Statistical Analysis of Pancreatic Cancer Circulating Tumor Cell Data

Open Access
- Author:
- Gearhart, Megan Elizabeth
- Area of Honors:
- Statistics
- Degree:
- Bachelor of Science
- Document Type:
- Thesis
- Thesis Supervisors:
- Naomi S Altman, Thesis Supervisor
John Fricks, Thesis Honors Advisor
John Fricks, Faculty Reader - Keywords:
- Statistics
Clustering
Circulating Tumor Cells
Cancer - Abstract:
- Circulating tumor cells are one possible cause of the systemic spread of cancer throughout the body. To study these cells, single cell RNA-seq pancreatic cancer cell data was obtained by cancer researcher Dr. Gary Clawson at Hershey Medical Center. To find similarities in the expression patterns of genes in cells of this type, three different statistical analyses were done on single cell data from four patients. The cells were clustered using hierarchical clustering with Spearman’s Correlation as the distance metric to identify commonalities among the cells from all four different patients.
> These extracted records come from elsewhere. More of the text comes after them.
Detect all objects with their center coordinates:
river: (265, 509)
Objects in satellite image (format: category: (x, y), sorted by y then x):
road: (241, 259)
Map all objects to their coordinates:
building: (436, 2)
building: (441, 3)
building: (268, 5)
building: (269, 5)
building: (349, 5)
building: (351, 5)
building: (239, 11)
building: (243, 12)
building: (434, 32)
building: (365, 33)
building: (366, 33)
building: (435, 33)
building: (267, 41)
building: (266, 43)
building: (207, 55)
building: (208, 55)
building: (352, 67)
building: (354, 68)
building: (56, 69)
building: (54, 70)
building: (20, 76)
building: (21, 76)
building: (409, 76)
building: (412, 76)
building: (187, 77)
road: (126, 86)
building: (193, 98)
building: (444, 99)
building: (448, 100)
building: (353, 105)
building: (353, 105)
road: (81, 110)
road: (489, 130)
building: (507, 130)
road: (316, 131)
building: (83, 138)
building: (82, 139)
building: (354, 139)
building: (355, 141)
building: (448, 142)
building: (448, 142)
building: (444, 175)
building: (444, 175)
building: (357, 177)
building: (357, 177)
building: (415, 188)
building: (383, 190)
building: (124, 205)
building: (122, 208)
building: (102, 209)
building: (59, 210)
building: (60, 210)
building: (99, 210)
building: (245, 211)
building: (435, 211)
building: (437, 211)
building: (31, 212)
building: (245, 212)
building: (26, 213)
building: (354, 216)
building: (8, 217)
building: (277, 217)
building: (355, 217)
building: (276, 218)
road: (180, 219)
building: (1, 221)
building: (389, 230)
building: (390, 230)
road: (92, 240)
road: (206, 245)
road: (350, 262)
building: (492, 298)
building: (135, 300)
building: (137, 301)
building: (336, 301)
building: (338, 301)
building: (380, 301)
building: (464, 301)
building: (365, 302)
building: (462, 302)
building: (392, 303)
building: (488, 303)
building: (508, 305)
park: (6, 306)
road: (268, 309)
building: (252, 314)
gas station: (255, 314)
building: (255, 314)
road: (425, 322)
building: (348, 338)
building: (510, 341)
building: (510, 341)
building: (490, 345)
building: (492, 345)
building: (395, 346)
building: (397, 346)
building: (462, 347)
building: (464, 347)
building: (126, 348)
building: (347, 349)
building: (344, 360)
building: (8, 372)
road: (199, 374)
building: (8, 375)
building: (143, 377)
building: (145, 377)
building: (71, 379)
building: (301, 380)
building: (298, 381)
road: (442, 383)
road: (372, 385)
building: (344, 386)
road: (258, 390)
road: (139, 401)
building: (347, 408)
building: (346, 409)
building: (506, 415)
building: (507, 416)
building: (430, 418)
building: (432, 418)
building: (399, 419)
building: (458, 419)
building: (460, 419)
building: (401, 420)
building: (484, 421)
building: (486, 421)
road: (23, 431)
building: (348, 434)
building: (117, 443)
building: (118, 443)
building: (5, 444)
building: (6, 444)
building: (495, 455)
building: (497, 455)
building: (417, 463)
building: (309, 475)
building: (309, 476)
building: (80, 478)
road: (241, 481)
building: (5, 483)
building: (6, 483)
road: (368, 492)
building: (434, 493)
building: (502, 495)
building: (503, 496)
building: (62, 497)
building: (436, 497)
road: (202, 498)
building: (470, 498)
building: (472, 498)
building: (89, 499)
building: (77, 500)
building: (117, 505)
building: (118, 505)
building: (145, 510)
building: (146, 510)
This clustering yielded a dendogram with one large mixed cluster from all of the patients, and a surprising lack of clustering of many cells from patient two. Another analysis was then done on the same cells using a list of 23 biologically important genes provided by Dr. Clawson and identified from the pancreatic cancer literature. This yielded a much more mixed cluster, which shows commonalities between the cells of different patients. These 23 genes also had high values when they were looked at as a proportion of the total reads in each cell, accounting for as much as 12% of the reads in some cells. Fourteen highly expressing, low variance genes were identified from the data, most of which are known to code proteins. One of these genes was also on the list of 23 biologically relevant genes identified by Dr. Clawson. Due to the small number of patients, the highly unequal number of cells from each patient, and the poor quality of the RNA-seq data, the results were inconclusive but promising. As more data are collected, there is potential to find biologically important results using these methods.